In other words - yes, the Chinese prohibit gambling too. But the 19th century Chinese code also strictly forbade Chinese from leaving China, which the ones in Singapore had obviously already done. Crawfurd also obviously preferred Chinese laborers to other races, setting the scene for the mass importation of Chinese labor to Malaya throughout the 19th century.
18. The real effect which I am inclined to believe the prohibition of gaming must produce, while the propensity to indulge in play is so habitually strong, will be, that gaming instead of being publicly carried on will be pursued clandestinely, that instead of being subjected to a wholesome control, all restraint will be removed from it, that the price of conniving at the practice will always be a source of temptation and corruption to the inferior officers of the police, and that, finally, although perhaps less worthy of consideration, a large revenue will be very unnecessarily sacrificed for an imaginary benefit.
So here Crawfurd has kept his powder in reserve until the last. Because here he raises the spectre of illegal gambling, and the inability of Crawfurd's administration to control it, because of both demand and corruption. Having given all of his reasons, he finally makes clear why he wants the gaming licenses - it will be a significant contributor to government funds. So great, in fact, that during his administration gaming made up easily 20% or 25% of government revenue at a time when income taxes were unheard of, and Singapore a free port.

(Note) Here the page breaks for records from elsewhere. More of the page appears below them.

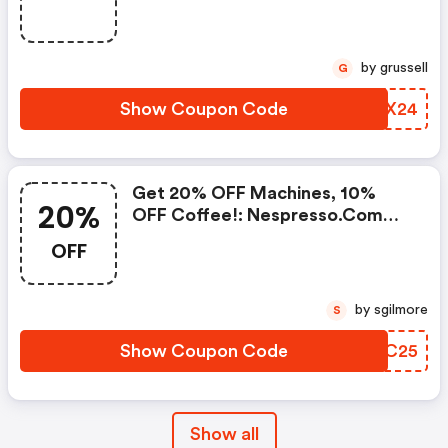
Frother Aeroccino Xl When You
Buy 450 Capsules + FREE
Standard Delivery On Orders Of
by grussell
G
50+ Capsules, Or Any Order
Including A Nespresso Coffee
Show Coupon Code
PBIX24
Machine.. | Nespresso.com
Coupons
Get 20% OFF Machines, 10%
20%
OFF Coffee!: Nespresso.com
Promo Code
OFF
by sgilmore
S
Show Coupon Code
TWFC25
Show all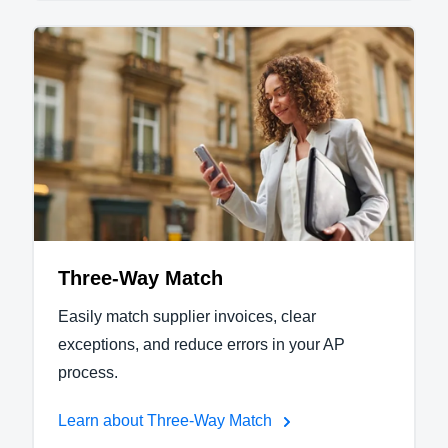
Three-Way Match
Easily match supplier invoices, clear
exceptions, and reduce errors in your AP
process.
Learn about Three-Way Match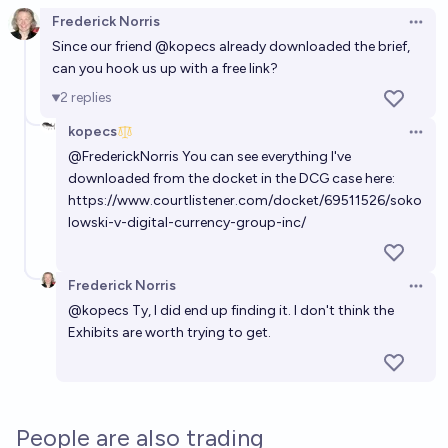
Frederick Norris
Open 
Since our friend
@
kopecs
already downloaded the brief,
can you hook us up with a free link?
2
replies
kopecs
Open 
@
FrederickNorris
You can see everything I've
downloaded from the docket in the DCG case here:
https://www.courtlistener.com/docket/69511526/soko
lowski-v-digital-currency-group-inc/
Frederick Norris
Open 
@
kopecs
Ty, I did end up finding it. I don't think the
Exhibits are worth trying to get.
People are also trading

More recent Singapore governments, too has been one obsessed by the fear of corruption in its ranks, and the People's Action Party has acted firmly to ensure it from happening both with draconian laws and with very generous government salaries. When Lee Kwan-Yew was the Prime Minister, he famously said that he was the best-paid, and the poorest leader in Southeast Asia...

...but of course the main reason the Singapore government wants to develop Integrated Resorts at this time would be as a welcome source of new tourism dollars. Perhaps one day we shall regard them as no different, or worthy of comment, from the gaming halls of Mayfair in the heart of London! We shall see. Crawfurd's case, cunningly crafted, still largely holds true today for any city considering taking the plunge in adopting gaming as a legitimate practice.